Apr 23, 2017 News
By Murtland Haley
Before Independence in 1966, Guyana, then British Guiana was a colony of Britain. Berbice, Essequibo and Demerara were controlled and occupied by the Dutch, Spanish and French before being ceded to the British in 1814.
In 1831, Essequibo-Demerara and Berbice were combined as one colony, British Guiana. Based on the occupation and colonisation of Guiana by these European nations, much of the initial architectural designs would have been influenced by European style and culture. The buildings bearing these qualities which have survived until today can be described as historic.
Therefore, Guyana’s architectural legacy would be a combination of architectural styles from these colonisers. However, since Britain was the last to leave, Victorian architecture dominated. These styles would have been altered somewhat to accommodate the climatic conditions specific to Guyana.
One element of that history as it relates to architecture is the “Demerara Window”. Off the bat, many may not know exactly what the Demerara Window is; at least I was clueless when I first heard the name. In reality we see Demerara Windows almost every day on most colonial-styled buildings.
I was one such person who took this specific feature for granted. However, I was surprised to learn a few years back about the window, its design and the benefit it afforded home owners who used them.
My initial introduction to the window was through an encounter with a friend who is now a Graduate Architect, Mishal Thomas. At the time, Mishal was giving me some basic information about building materials. For example, she said clay blocks help homes to remain cool especially during the day.
On the matter of building homes in a climate where the temperature is high and rising, she said that the ‘Demerara Window’ also helps in that regard, at least it did so in the past. After conducting some research into the component, I figured out how exactly this window was used to keep homes cool for its occupants.
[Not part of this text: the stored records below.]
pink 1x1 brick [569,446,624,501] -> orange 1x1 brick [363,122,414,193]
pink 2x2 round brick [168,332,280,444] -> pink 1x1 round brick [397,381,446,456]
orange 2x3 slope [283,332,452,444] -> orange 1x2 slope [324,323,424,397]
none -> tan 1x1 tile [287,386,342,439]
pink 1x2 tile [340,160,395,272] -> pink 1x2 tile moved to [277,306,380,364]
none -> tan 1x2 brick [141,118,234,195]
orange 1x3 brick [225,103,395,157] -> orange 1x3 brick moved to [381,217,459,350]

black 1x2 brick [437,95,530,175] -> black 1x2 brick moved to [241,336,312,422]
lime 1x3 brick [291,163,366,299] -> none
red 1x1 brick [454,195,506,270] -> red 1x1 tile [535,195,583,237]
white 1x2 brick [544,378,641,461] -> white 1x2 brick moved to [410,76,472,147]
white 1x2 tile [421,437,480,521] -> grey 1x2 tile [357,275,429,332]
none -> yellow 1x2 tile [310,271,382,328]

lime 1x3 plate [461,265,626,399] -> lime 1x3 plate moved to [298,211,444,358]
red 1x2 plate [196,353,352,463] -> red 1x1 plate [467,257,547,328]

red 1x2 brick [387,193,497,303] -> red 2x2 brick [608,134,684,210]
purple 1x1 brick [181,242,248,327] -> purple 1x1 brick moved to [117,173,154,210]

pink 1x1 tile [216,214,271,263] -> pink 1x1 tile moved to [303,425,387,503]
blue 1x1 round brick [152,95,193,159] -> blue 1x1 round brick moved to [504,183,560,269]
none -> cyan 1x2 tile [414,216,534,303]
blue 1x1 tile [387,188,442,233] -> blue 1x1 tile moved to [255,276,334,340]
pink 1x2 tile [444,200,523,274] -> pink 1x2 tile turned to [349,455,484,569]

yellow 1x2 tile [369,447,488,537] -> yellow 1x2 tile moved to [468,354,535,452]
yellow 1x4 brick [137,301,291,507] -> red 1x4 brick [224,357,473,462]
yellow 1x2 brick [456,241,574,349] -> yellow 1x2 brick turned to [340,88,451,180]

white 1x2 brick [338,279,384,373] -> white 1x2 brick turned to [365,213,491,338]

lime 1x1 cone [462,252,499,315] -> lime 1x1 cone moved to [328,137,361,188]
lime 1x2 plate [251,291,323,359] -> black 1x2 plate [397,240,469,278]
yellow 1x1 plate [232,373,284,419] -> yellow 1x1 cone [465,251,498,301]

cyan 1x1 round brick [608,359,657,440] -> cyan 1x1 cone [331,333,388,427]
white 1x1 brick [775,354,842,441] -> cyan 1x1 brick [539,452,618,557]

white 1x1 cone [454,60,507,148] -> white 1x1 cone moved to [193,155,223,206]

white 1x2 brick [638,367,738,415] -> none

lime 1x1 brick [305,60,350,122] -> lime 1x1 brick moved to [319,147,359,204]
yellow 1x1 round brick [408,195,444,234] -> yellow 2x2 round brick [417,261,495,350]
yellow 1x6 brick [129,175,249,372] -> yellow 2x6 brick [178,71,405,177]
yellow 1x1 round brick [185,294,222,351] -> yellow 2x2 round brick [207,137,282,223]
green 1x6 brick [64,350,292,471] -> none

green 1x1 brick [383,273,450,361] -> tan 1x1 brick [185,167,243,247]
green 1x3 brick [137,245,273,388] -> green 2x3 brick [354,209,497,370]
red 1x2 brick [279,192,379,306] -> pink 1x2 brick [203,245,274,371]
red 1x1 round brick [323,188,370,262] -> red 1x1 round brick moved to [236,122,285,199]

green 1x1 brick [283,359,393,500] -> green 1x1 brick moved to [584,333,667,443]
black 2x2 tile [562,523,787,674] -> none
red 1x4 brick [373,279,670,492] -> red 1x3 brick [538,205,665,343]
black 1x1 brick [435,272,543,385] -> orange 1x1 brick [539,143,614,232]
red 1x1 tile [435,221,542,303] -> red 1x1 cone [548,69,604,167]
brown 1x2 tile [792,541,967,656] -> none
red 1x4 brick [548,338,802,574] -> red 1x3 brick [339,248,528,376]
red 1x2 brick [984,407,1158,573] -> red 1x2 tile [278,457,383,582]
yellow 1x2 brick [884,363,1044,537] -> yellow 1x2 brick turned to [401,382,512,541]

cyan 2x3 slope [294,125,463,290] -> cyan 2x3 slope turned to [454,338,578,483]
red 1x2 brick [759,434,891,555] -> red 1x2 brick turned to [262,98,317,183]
It has been described as an ingenious invention to cool the inside of a house. With its louvres and perforated sides, the window effectively blocks direct sunlight from entering the house. There was a twelve-paned sash window, which was often found behind a sloping top hung shutter which was the Demerara Window.
The effect of the window is amplified when blocks of ice, a container of water or a potted plant is placed on the base which is at sill level. With either of these additions, the warm air from outside is cooled when it passes into the building.
The window was made using Pitch Pine since the wood was less susceptible to movement in the
hot conditions when compared to local wood. The window had a sill height which is supported on two ornamental brackets which can be a flat extended window board with slots at the bottom or a board with upturned edges located on its three outer sides.
It is believed that this cooler was only found in homes of the wealthy. However, over time, the component became a feature of houses owned by poor families. These windows were fitted primarily on the second or upper floors of the house where the bedrooms and living space were located.
Today, modern homes are rarely equipped with this model of window, at least not for its cooling effect as it was before. Now it is primarily used for aesthetic purposes. Most homes now are being built complete with electronic air conditioning units which provide a cool interior for residents to escape the blistering heat on the exterior.
Without AC units during the colonial period it is amazing that the architects and builders could have invented an apparatus to adapt and address the need for a cool home while living in a tropical climate. Similarly, since there were no refrigerators in those days, water and other liquids were cooled using earthenware jars.
Some notable buildings in Georgetown which have these windows are the Inter-American Development Bank in High Street, Kingston; Austin House, which is the home of the Archbishop of Guyana; the Ministry of Education, Department of Culture and the Walter Roth Museum on Main Street.